*STORED DATA*:
******************************

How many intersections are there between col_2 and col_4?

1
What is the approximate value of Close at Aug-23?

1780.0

******************************

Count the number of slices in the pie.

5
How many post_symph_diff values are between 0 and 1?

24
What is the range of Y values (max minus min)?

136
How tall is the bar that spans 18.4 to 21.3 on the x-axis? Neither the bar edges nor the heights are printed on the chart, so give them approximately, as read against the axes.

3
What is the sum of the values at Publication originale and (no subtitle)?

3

******************************

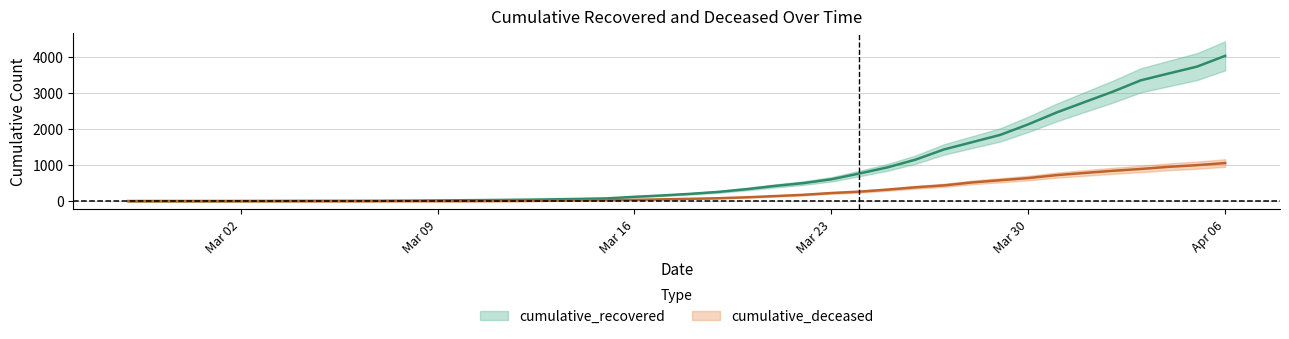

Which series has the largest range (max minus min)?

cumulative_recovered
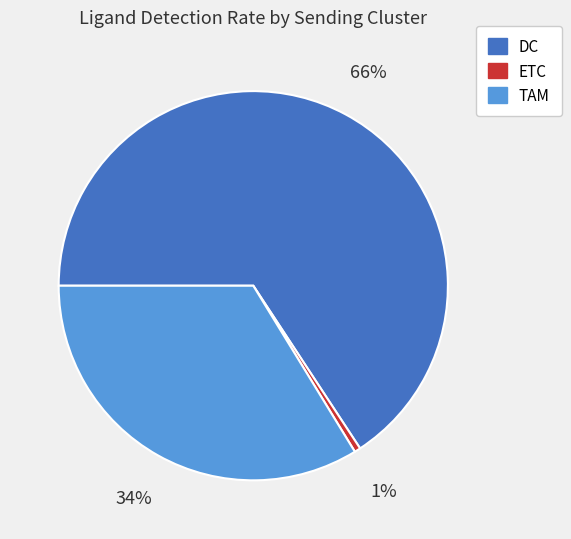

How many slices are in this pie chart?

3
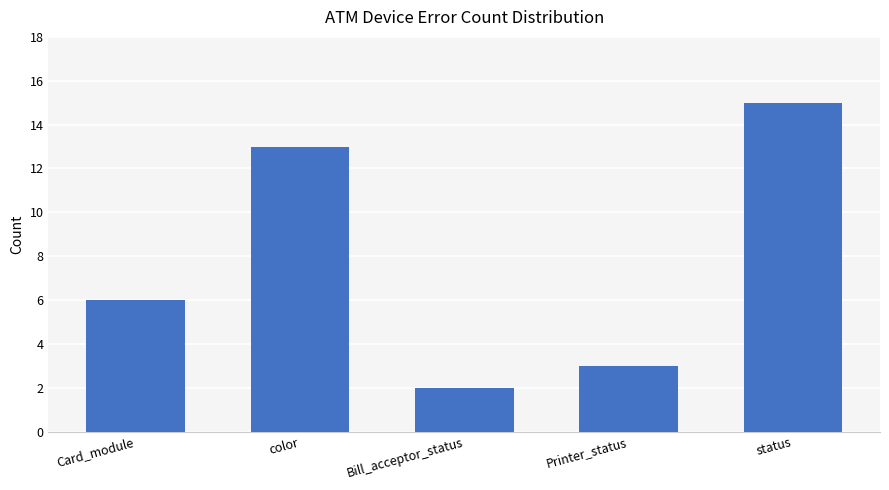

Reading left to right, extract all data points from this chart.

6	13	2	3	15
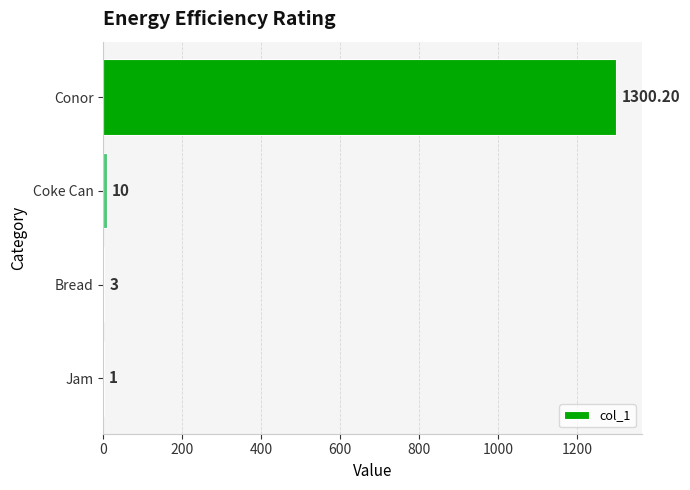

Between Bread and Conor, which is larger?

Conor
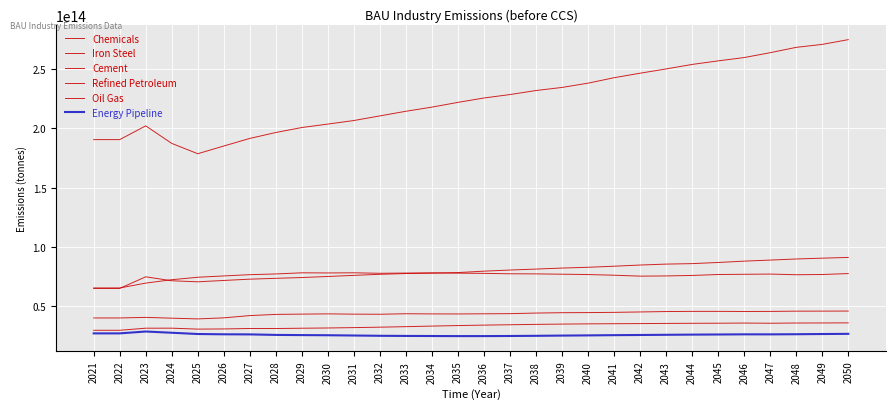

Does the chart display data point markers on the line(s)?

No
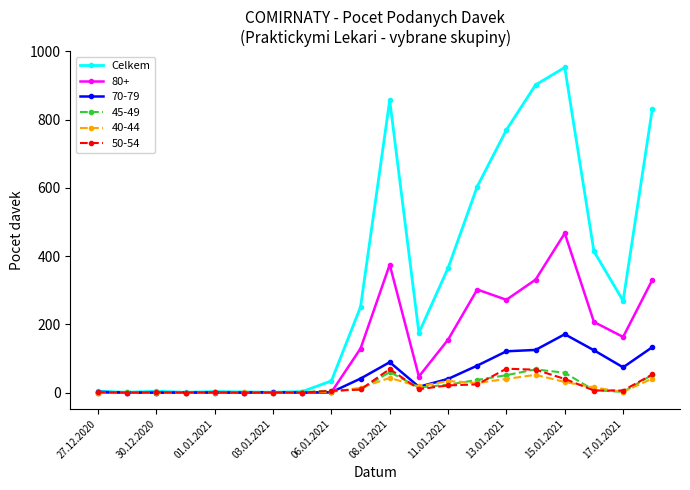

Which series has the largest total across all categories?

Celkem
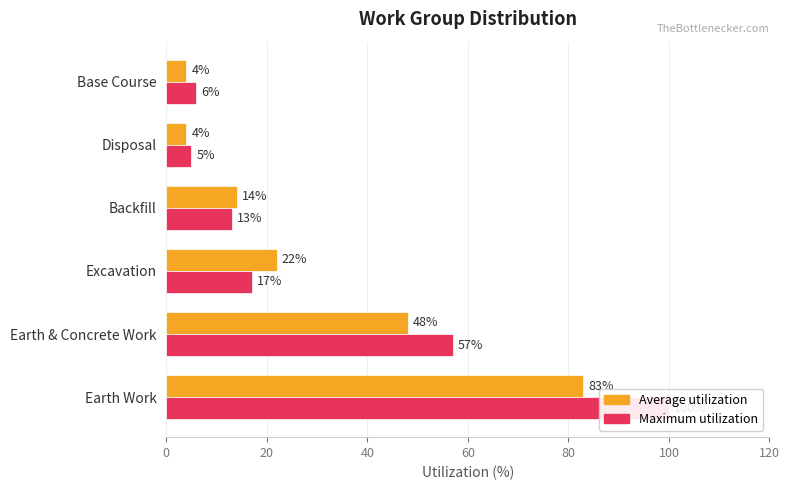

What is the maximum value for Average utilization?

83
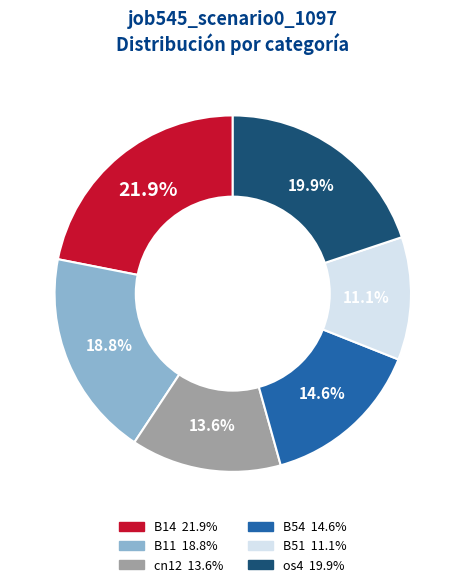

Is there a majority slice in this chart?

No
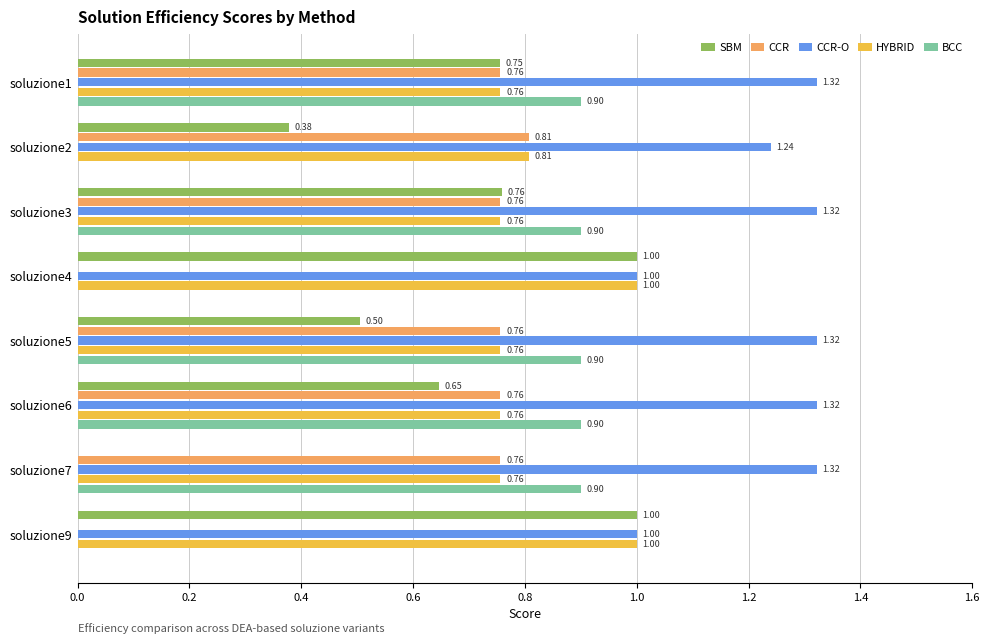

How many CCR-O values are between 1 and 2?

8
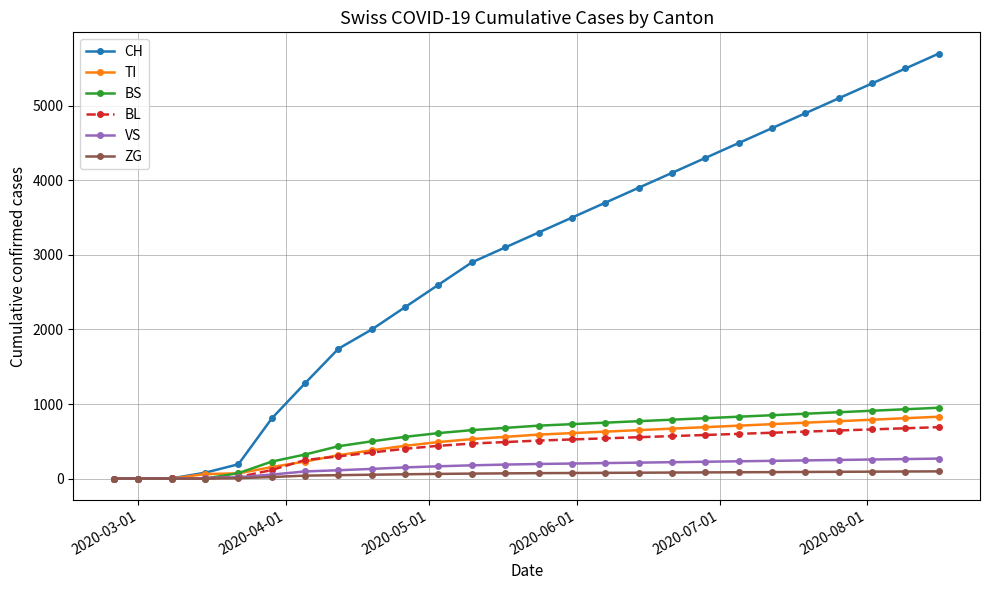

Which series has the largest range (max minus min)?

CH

******************************

*WORK TO COMPLETE*: Pull out every line of the records that contains the word "What".

*ANSWER FOR THE TASK*:
What is the approximate value of Close at Aug-23?
What is the range of Y values (max minus min)?
What is the sum of the values at Publication originale and (no subtitle)?
What is the maximum value for Average utilization?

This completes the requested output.